Required action
Print exactly, and only, the lines running from the line containing "[89,1173,110,1183] // 120 -> (447, 485) none" through the end of the records below.

Itemized modification records:
--- --- ---

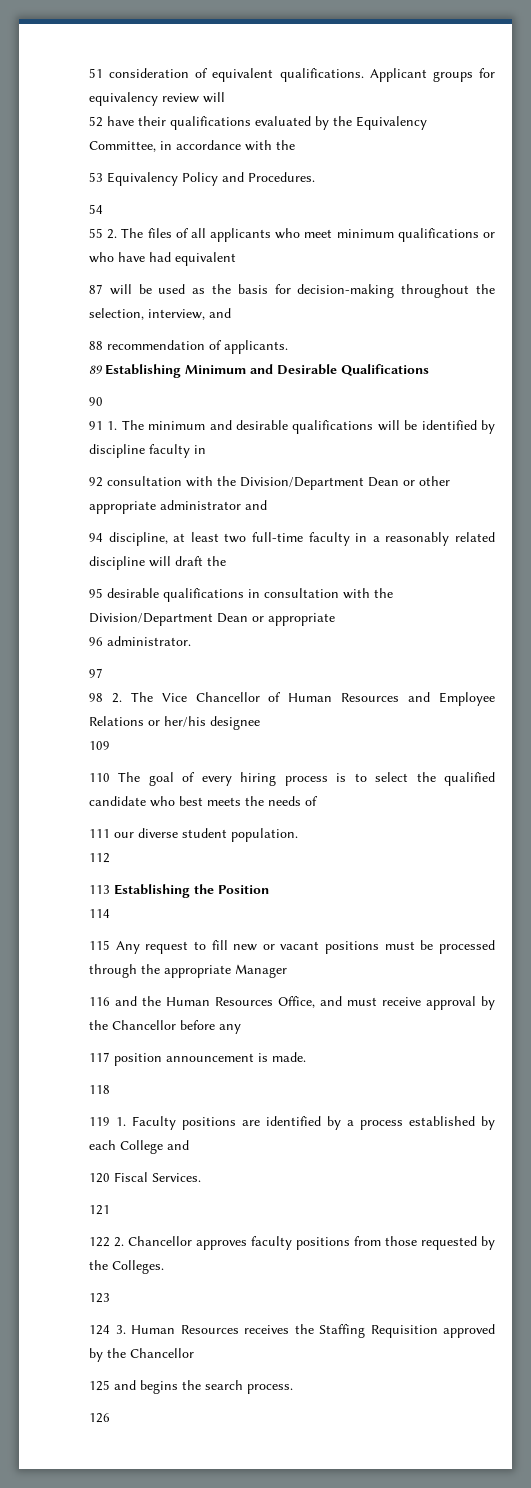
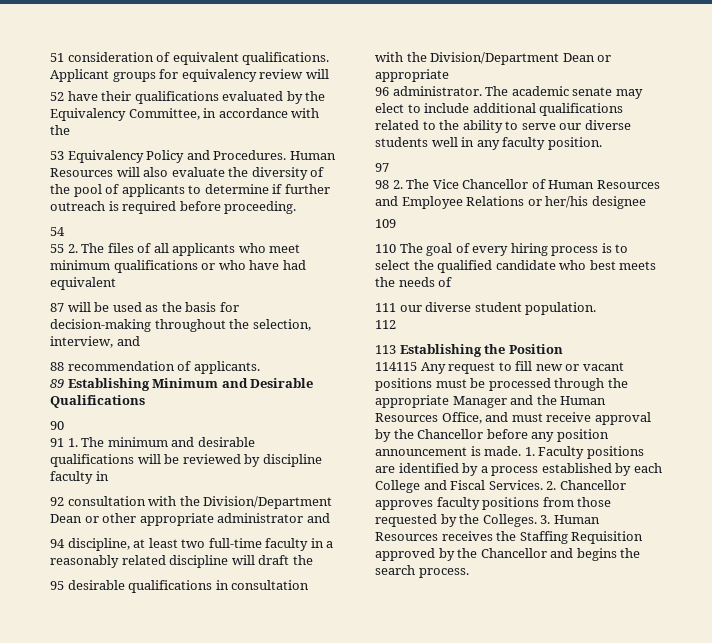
(315, 177) none -> [289,151,336,160] [50,167,325,180] [50,184,330,197] [50,201,297,214] Human Resources will also evaluate the diversity of the pool of applicants to determine if further outreach is required before proceeding.
[421,420,477,430] identified -> [182,454,241,464] reviewed
(191, 641) none -> [485,86,643,99] [375,103,624,116] [375,120,631,133] [375,137,602,150] The academic senate may elect to include additional qualifications related to the ability to serve our diverse students well in any faculty position.
[89,909,110,918] [89,940,110,950] 114 // 115 -> [375,362,417,371] 114115
[89,997,110,1006] // 116 -> (507, 402) none
[89,1052,110,1062] // 117 -> (555, 437) none
[89,1085,110,1094] [89,1117,110,1126] // 118 // 119 -> (522, 451) none
[89,1173,110,1183] // 120 -> (447, 485) none
[89,1205,110,1215] [89,1237,110,1247] // 121 // 122 -> (543, 485) none
[89,1293,110,1303] [89,1325,110,1335] // 123 // 124 -> (537, 520) none
[89,1380,110,1391] // 125 -> (547, 553) none
[89,1413,110,1423] // 126 -> (469, 573) none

--- --- ---

Response to this task
[89,1173,110,1183] // 120 -> (447, 485) none
[89,1205,110,1215] [89,1237,110,1247] // 121 // 122 -> (543, 485) none
[89,1293,110,1303] [89,1325,110,1335] // 123 // 124 -> (537, 520) none
[89,1380,110,1391] // 125 -> (547, 553) none
[89,1413,110,1423] // 126 -> (469, 573) none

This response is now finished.